After months of contract disputes, North American esports organization Luminosity Gaming and German team SK Gaming have settled their differences. The best Counter-Strike: Global Offensive team in the world will begin competing under the SK Gaming brand starting July 1, the team's announced on their respective websites today.
The squad, led by legendary Brazilian Counter-Strike AWPer and in-game leader Gabriel "FalleN" Toledo, will compete as SK Gaming at the upcoming ESL One Cologne 2016 major at the Lanxess Arena on July 8-10. The team will remain based in Los Angeles for the time being, but will regularly use SK Gaming's training facility in Cologne for practice prior to events.

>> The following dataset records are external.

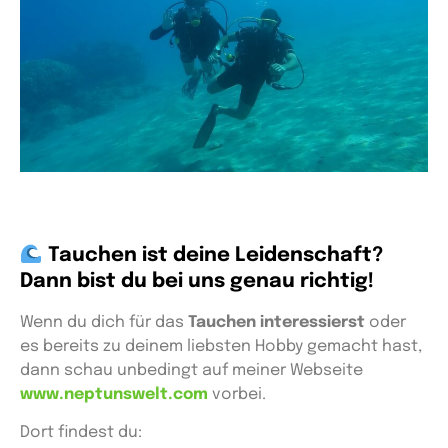
Tauchen ist deine Leidenschaft?
Dann bist du bei uns genau richtig!
Wenn du dich für das
Tauchen interessierst
oder
es bereits zu deinem liebsten Hobby gemacht hast,
dann schau unbedingt auf meiner Webseite
www.neptunswelt.com
vorbei.
Dort findest du:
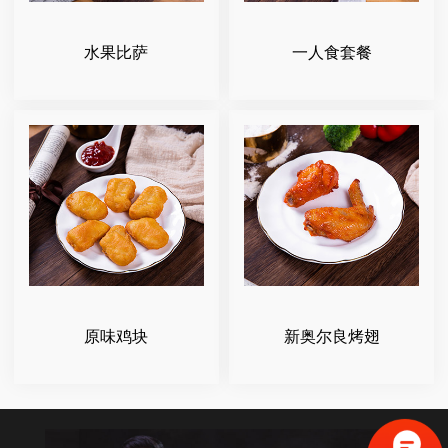
水果比萨
一人食套餐
原味鸡块
新奥尔良烤翅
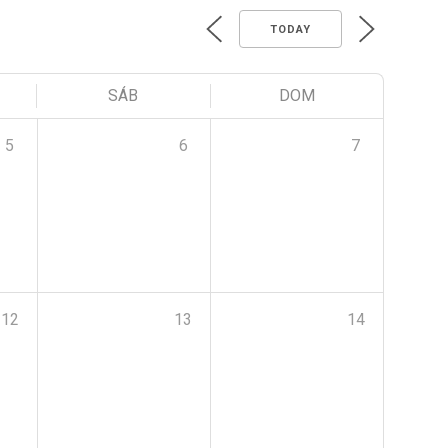
TODAY
SÁB
DOM
5
6
7
12
13
14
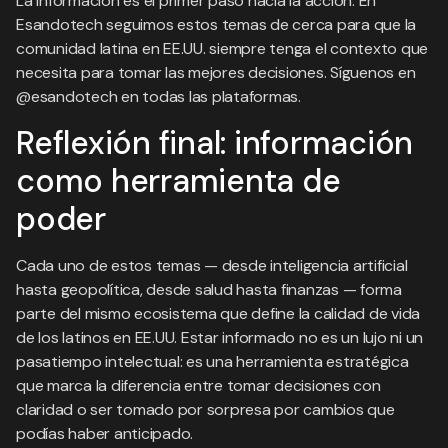
La información es el primer paso hacia la acción. En
Esandotech seguimos estos temas de cerca para que la
comunidad latina en EE.UU. siempre tenga el contexto que
necesita para tomar las mejores decisiones. Síguenos en
@esandotech en todas las plataformas.
Reflexión final: información
como herramienta de
poder
Cada uno de estos temas — desde inteligencia artificial
hasta geopolítica, desde salud hasta finanzas — forma
parte del mismo ecosistema que define la calidad de vida
de los latinos en EE.UU. Estar informado no es un lujo ni un
pasatiempo intelectual: es una herramienta estratégica
que marca la diferencia entre tomar decisiones con
claridad o ser tomado por sorpresa por cambios que
podías haber anticipado.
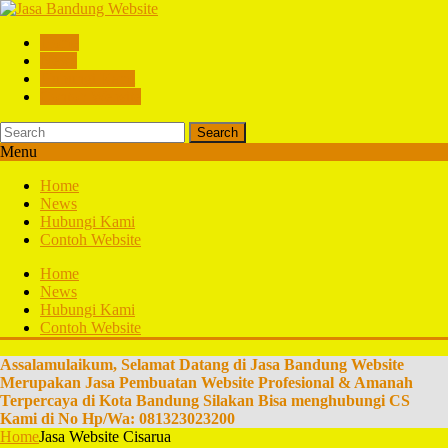
Home
News
Hubungi Kami
Contoh Website
Search
Menu
Home
News
Hubungi Kami
Contoh Website
Home
News
Hubungi Kami
Contoh Website
Assalamulaikum, Selamat Datang di Jasa Bandung Website
Merupakan Jasa Pembuatan Website Profesional & Amanah
Terpercaya di Kota Bandung Silakan Bisa menghubungi CS
Kami di No Hp/Wa: 081323023200
Home
Jasa Website Cisarua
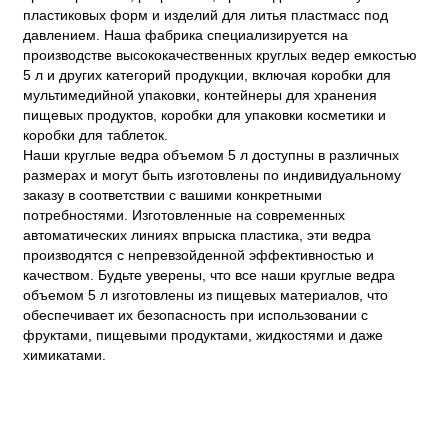
пластиковых форм и изделий для литья пластмасс под
давлением. Наша фабрика специализируется на
производстве высококачественных круглых ведер емкостью
5 л и других категорий продукции, включая коробки для
мультимедийной упаковки, контейнеры для хранения
пищевых продуктов, коробки для упаковки косметики и
коробки для таблеток.
Наши круглые ведра объемом 5 л доступны в различных
размерах и могут быть изготовлены по индивидуальному
заказу в соответствии с вашими конкретными
потребностями. Изготовленные на современных
автоматических линиях впрыска пластика, эти ведра
производятся с непревзойденной эффективностью и
качеством. Будьте уверены, что все наши круглые ведра
объемом 5 л изготовлены из пищевых материалов, что
обеспечивает их безопасность при использовании с
фруктами, пищевыми продуктами, жидкостями и даже
химикатами.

The resolution of the conflict between the two teams comes after Luminosity originally accused SK Gaming of poaching and tortious interference with its players beginning this past February, as originally reported by ESPN. Prior to the Major League Gaming Columbus 2016 major tournament in March, the players in question signed a contract with SK Gaming stating that they would commence playing under the SK Gaming banner on July 1, a week after their original contracts with Luminosity would come to an end.
While that normally would not bring up any sort of predicament, Luminosity Gaming told ESPN in May that it had an outstanding letter of intent signed with the team, which awarded the team with a significant salary increase and a new gaming house, in return for an extended contract term of two years.
Although the official legal solution was not specified in today's announcements, according to Counter-Strike analyst Duncan "Thorin" Shields, SK Gaming's managing director, Alex Müller, claims that the letters of intent were found void due to Luminosity failing to provide a new contract to the players by the date specified in the letters. In turn, the Luminosity players signed with SK Gaming after SK had legal representation analyze the LOIs, stating letters of intent "always [have] an OUT."
Now, however, both teams claim to have come to an amicable agreement, with both Müller and Luminosity Gaming's CEO Steve Maida -- who at one point were at complete odds in the dispute -- claiming to have found a solution.
"We are very happy to have found a satisfactory solution for each party involved in the recent contract disputes," Müller said in the news release today. "Luminosity excels at scouting the greatest talent and we are surely going to see them on the big stage again soon. What they've been able to accomplish as an organization and team in such a short time is remarkable."
And while it's now been resolved in his and his organization's favor, Müller admits that, "This was a messy situation and neither party was completely right or wrong here."
Furthermore Maida echoes Müller's sentiment in his statement, "I'm glad that we could all come together and work out a solution. It might not have started off the best, but SK and Alex made it right in the end. I'm optimistic that SK will be a good home for the team's next chapter in CS:GO."
Before this conclusion, the players of Luminosity attempted to back out of the contracts, claiming they were misled by Müller and lawyers of SK Gaming.
Now, however, FalleN says that he's glad both teams settled their differences, and that he allowed emotions to affect his judgement as the leader of the team in this situation:
"I personally did many mistakes during this transition," FalleN said in the news release. "I let emotions take part on business decisions and that is something I regret and surely will take as a learning experience to the rest of my life. I want to say, Steve always did his best, and more than required to be more than just an owner. Travelling with us in all tournaments and sharing every moment was important to us and he is part of the family. I would like to thank Steve and LG for everything they did for us, and all the support last year."